His tiny apartment, once a comfort, was now a glaring liability. He looked at his lumpy sofa and the ramen packets still sitting on the counter. This was not the headquarters of a luxury beverage brand. He spent the next hour in a frenzy of activity. He shoved his mattress and bedding into a closet. He disassembled the cheap shelving and moved everything into the kitchen cabinets. He scrubbed the floors. He cleared out the main room, leaving only his laptop on the floor. It was no longer his bedroom; it was his office and fulfillment center.
The next day, he made his first official business expenditure. He took a thousand dollars in cash to a bank and opened a business checking account for Clarity Beverage, LLC. Handing over the stack of twenties felt like a monumental step, converting his secret cash into legitimate, taxable, traceable capital.
His next stop was a packaging supply store. He was immediately overwhelmed. The sheer variety of boxes, bubble mailers, packing peanuts, and void fill was dizzying. Selling a fifty-dollar bottle of water in a plain cardboard box was out of the question. It had to be an experience from the moment it arrived.
He spent two hundred dollars—a figure that would have been a month's food budget a month ago—on sturdy, custom-sized white shipping boxes, crinkle-cut paper shred for filler (it looked classier than peanuts), high-quality packing tape, and giant 'FRAGILE' stickers.

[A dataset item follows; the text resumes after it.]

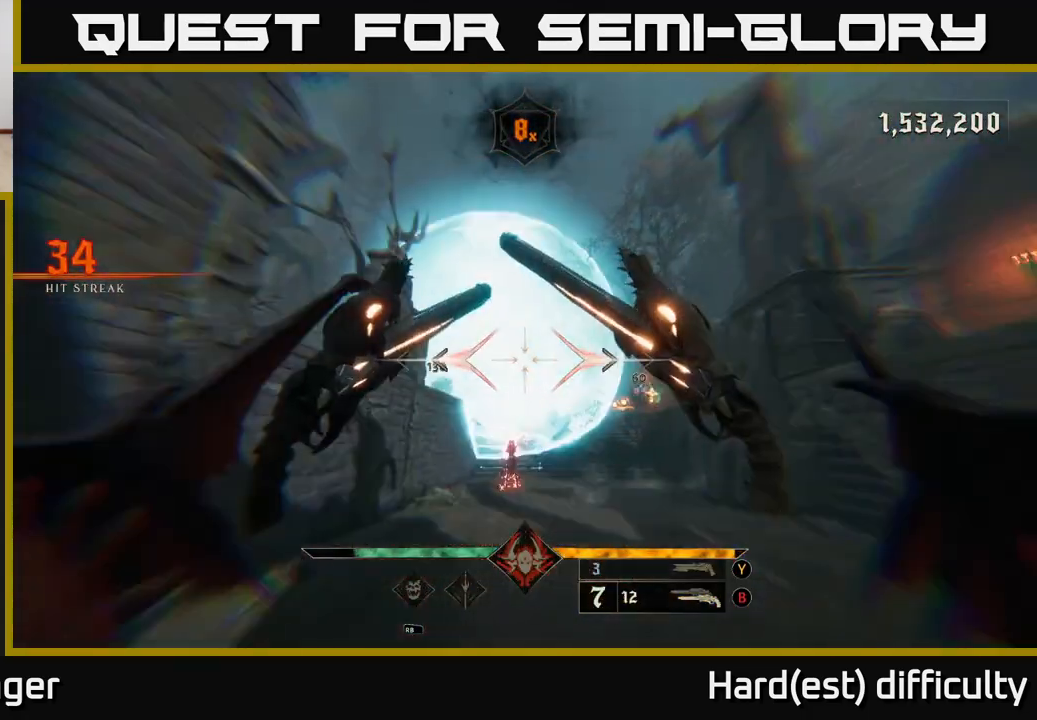
{"buttons": [], "left_stick": "down", "right_stick": "center", "events": [[117, "left_stick", "left"], [233, "left_stick", "down"], [300, "X", "down"], [333, "left_stick", "down-left"], [383, "X", "up"], [450, "left_stick", "down"]]}
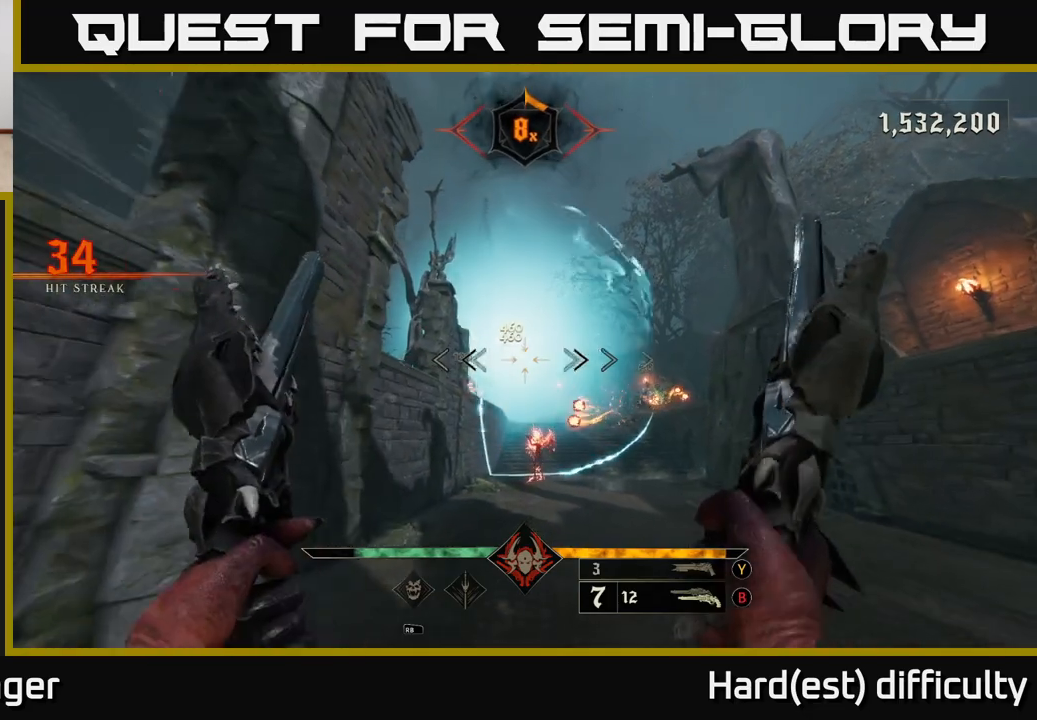
{"buttons": ["X"], "left_stick": "down-right", "right_stick": "center", "events": [[100, "right_stick", "down-right"], [167, "left_stick", "down-right"], [233, "right_stick", "center"], [450, "X", "down"]]}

Back in his "fulfillment center," he sat on the floor, surrounded by a mountain of packaging supplies. He carefully packed a single bottle of Clarity into one of the new boxes, nestled it in the crinkle-cut paper, and sealed it up. It looked... professional. It looked expensive.
He stared at the finished package on the floor next to his glowing laptop screen, which showed the homepage of his new website. The bold move had been made. The uncomfortable conversation was over. Now came the long, slow, tedious reality: he had to build a fifty-dollar company, one box at a time.